Norm Balancing Optimizers

TL;DR: Balancing row and column-wise update magnitudes alone can reproduce a surprising share of Muon’s performance. Across a CNN, an MLP, and a small transformer, this lightweight norm-balancing step often matches AdamW and sometimes closes much of the gap to Muon, without explicit orthogonalization and without any extra variance/second-moment buffers. These results suggest norm balancing may be a simple, useful source of optimizer stability worth studying on its own.

Update matrix stats vs steps (nanoGPT)

Preconditioning is an important part of the deep learning optimizer puzzle. Adaptive optimizers like AdamW¹ rescale each coordinate using a running estimate of the gradient’s second moment. Matrix-aware methods such as Shampoo² and SOAP³ go further by explicitly modeling the geometry of matrix-valued parameters through structured preconditioners.

Recent work on Muon⁴ takes a different but related path: rather than estimating curvature, it directly reshapes the update matrix itself, approximately orthogonalizing momentum updates via Newton–Schulz before applying them. This preconditioning of the momentum updates is conceptually similar⁵ to Shampoo with its EMAs disabled: both project updates toward semi-orthogonal matrices.

Muon’s update transform mixes two geometric effects. It pushes momentum updates toward being semi-orthogonal along the shorter axis (via approximate orthogonalization), while also making the update closer to unit-norm per row/column. This post isolates the second effect. Concretely: how much stability and performance can we recover by only balancing row/column update magnitudes, without enforcing orthogonality?

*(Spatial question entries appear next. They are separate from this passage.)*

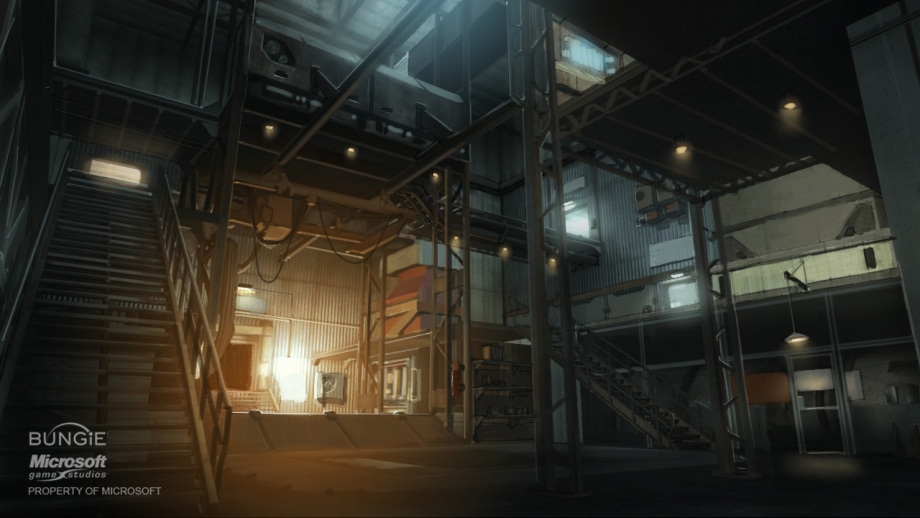
Identify the location of ceiling. This screenshot has height=518, width=920. (359, 19).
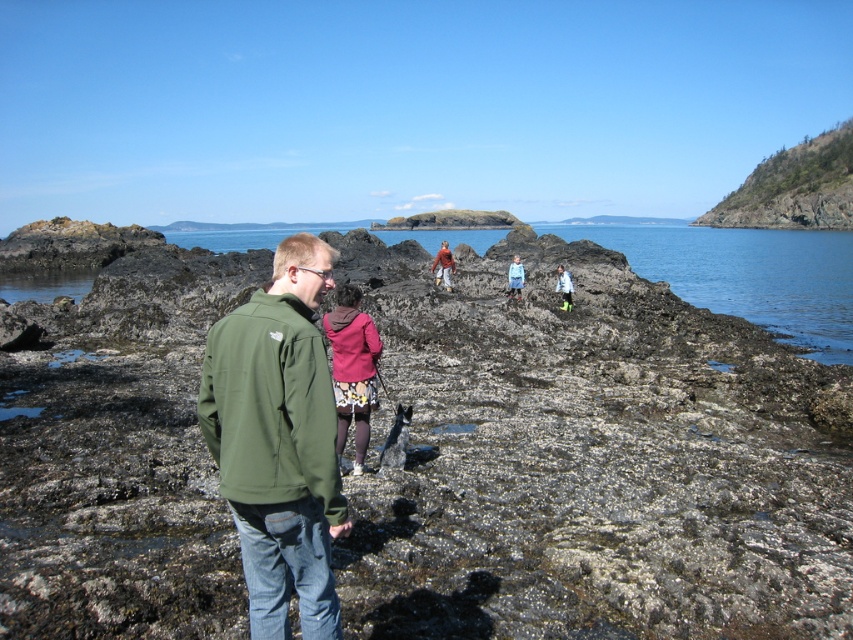
Question: Can you confirm if blue denim jacket at center is positioned below light blue rubber boots at center?

Choices:
 (A) no
 (B) yes

Answer: (A)

Question: Is matte pink jacket at center in front of matte red sweater at center?

Choices:
 (A) yes
 (B) no

Answer: (A)

Question: Which point is closer to the camera taking this photo?

Choices:
 (A) (318, 426)
 (B) (444, 280)

Answer: (A)

Question: Does matte pink jacket at center appear on the left side of matte red sweater at center?

Choices:
 (A) no
 (B) yes

Answer: (B)

Question: Which of these objects is positioned farthest from the matte pink jacket at center?

Choices:
 (A) green softshell jacket at center
 (B) matte red sweater at center
 (C) blue denim jacket at center

Answer: (B)

Question: Among these objects, which one is farthest from the camera?

Choices:
 (A) blue denim jacket at center
 (B) green softshell jacket at center
 (C) matte pink jacket at center
 (D) light blue rubber boots at center

Answer: (A)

We study a stripped-down Muon variant that keeps the same momentum matrix $M_t$ , but replaces Newton–Schulz orthogonalization with a lightweight axis-balancing transform. For this post, let's call this variant BAM: Balanced Axis Momentum. Concretely, BAM applies a Sinkhorn-Knopp inspired process called SinkNorm, which alternates row-wise and column-wise $\ell_2$ normalization for $K$ steps:

def sinknorm(M, K: int, eps: float = 1e-7):
    m, n = M.shape[-2], M.shape[-1]
    col_first = (m > n)  # ensures we end on the smaller dimension
    X = M
    for _ in range(K):
        if col_first:
            X = X / (torch.linalg.vector_norm(X, 2, dim=-2, keepdim=True) + eps) # cols 
            X = X / (torch.linalg.vector_norm(X, 2, dim=-1, keepdim=True) + eps) # rows
        else:
            X = X / (torch.linalg.vector_norm(X, 2, dim=-1, keepdim=True) + eps) # rows
            X = X / (torch.linalg.vector_norm(X, 2, dim=-2, keepdim=True) + eps) # cols
    return X

To compare these transforms directly, we take a matrix $M_0 \in \mathbb{R}^{1024\times 1024}$ and apply SinkNorm (BAM) with $K = 1$ or 3 steps of Newton-Schulz, and plot (a) the singular-value spectrum and (b--c) the ratios of row/column $\ell_2$ norms to their median norms:

SinkNorm largely preserves the spectrum shape and mainly rescales to equalize row/column norms (i.e. condition number remains roughly the same). Newton–Schulz pushes the spectrum toward a much flatter, near-unit singular-value distribution while also improving row/column norm balance (though with noticeably more spread than SinkNorm).

Experiments

We compare AdamW, Muon, and BAM on three settings: a CNN (ResNet-18⁶ on CIFAR-10⁷), an MLP (a 4-layer MLP on CIFAR-10), and a small transformer (nanoGPT⁸ on FineWeb⁹). In all cases, we fix the dataset, architecture, and training budget. To isolate the effect of the matrix-update transform, we use the same parameter split in every run: non-2D parameters are always optimized with AdamW using fixed hyperparameters, while hidden 2D weight matrices use AdamW, Muon, or BAM.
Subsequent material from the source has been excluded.